I graduated from a major Texas university about three years ago. Since then, I had been paying my student loan payments online at a price that I thought was very affordable. It had been difficult to find a job in my field, but I had been working for about a year and had some savings, so I decided to go and buy a new car. I went to the lot, looked around, and found one that I just fell in love with. When I went into the loan office, though, I was shocked to hear that my credit rating was in the red and there was no way they’d be able to offer me a loan.
Since I only had one credit card and my student loans as outstanding debt, I called each company to see if anything was wrong. After a lengthy talk with my student loan lender, we uncovered something shocking: my student loans had been split into two parts, and the payments I had been making were only for one of them. The other had gone unpaid because the letter they sent about it never got to me. With fees and interest, I now owed over $30,000. I was stunned; it felt like my life was crumbling in on me. All my savings would now have to go toward my loan, and I would have to go into “loan rehabilitation” in order to clean up my credit, which meant paying nearly $400 a month to keep the balance current.

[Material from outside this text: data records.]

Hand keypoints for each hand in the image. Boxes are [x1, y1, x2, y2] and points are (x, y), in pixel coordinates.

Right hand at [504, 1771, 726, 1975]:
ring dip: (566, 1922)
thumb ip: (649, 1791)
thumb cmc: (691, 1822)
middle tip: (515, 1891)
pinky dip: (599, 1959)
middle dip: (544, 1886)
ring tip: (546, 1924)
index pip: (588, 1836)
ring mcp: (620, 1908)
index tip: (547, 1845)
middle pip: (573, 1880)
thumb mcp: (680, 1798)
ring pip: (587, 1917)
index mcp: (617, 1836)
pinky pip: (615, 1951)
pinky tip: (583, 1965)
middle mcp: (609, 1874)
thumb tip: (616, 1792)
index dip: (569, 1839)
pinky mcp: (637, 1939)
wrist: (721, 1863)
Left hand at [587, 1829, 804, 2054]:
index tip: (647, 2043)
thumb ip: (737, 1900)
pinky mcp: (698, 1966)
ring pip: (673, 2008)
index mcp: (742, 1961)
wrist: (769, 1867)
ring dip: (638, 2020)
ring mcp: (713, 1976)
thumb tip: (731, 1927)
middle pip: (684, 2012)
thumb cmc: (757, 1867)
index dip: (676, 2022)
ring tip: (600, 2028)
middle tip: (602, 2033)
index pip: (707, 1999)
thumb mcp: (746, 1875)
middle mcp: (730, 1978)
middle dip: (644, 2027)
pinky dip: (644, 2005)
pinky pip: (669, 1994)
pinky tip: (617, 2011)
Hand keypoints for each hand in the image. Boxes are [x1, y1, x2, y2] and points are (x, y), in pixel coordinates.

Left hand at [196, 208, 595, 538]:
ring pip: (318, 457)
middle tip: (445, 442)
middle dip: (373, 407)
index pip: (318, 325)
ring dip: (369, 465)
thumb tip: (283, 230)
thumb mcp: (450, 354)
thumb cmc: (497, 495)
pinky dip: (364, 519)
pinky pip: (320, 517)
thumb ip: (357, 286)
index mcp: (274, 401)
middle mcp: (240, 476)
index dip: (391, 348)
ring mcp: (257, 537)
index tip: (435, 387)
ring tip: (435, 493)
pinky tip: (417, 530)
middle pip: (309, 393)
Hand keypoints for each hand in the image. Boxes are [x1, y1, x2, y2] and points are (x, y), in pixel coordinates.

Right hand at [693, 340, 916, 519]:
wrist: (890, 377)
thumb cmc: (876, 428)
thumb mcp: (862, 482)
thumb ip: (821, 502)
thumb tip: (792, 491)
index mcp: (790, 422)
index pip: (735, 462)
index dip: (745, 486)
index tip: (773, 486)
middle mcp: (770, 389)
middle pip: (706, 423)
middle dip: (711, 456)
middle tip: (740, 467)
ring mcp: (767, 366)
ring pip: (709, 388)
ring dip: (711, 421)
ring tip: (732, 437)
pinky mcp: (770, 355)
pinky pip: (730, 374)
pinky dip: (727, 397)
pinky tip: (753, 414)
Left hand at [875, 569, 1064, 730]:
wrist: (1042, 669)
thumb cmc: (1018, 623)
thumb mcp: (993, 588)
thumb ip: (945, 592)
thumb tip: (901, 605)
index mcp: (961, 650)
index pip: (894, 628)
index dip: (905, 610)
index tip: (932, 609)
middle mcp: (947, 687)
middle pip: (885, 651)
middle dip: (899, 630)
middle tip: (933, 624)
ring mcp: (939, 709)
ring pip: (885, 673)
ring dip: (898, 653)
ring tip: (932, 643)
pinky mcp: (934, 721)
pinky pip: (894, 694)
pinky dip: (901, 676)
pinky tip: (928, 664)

What was even more shocking to me was that the loan rehab officer told me that I was not the only student in this situation. Each year, almost thirty percent of student loans go into default because the payments are split without the student being informed. They continue to make payments, thinking they are paying on their full balance, when in reality their loans are going into default. Before any students’ loan payments begin after graduation, they need to monitor their accounts carefully every few months to make sure their lender has not split up their loans.